▶ _GIVEN INFORMATION_:
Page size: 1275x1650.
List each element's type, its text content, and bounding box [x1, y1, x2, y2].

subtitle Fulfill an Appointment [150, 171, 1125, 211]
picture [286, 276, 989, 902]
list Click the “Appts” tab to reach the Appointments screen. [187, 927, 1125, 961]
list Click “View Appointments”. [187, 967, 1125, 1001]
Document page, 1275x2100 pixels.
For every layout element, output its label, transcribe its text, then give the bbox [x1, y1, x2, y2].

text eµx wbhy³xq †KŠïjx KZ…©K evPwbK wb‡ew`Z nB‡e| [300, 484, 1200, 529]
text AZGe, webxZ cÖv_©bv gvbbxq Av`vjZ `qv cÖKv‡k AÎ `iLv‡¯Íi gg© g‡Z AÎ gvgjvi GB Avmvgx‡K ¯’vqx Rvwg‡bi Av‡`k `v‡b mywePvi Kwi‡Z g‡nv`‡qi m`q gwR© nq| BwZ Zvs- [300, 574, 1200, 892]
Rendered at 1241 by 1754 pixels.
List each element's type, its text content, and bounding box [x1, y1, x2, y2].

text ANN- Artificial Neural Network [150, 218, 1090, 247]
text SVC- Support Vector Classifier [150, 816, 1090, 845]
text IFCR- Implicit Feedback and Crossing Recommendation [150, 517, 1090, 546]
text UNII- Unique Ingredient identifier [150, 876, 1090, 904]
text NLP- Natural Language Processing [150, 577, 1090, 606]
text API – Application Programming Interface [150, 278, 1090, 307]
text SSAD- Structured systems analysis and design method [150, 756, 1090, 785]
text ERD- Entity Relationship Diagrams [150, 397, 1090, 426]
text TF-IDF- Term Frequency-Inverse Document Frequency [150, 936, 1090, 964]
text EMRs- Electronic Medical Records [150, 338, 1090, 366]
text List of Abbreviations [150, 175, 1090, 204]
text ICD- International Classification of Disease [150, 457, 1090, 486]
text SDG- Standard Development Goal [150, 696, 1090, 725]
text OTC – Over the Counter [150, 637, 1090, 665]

▶ _WHAT YOU WILL DO_: Your response should be made up of the lines in the data that contain the word "pixels".

▶ _EXPECTED ANSWER_:
Document page, 1275x2100 pixels.
Rendered at 1241 by 1754 pixels.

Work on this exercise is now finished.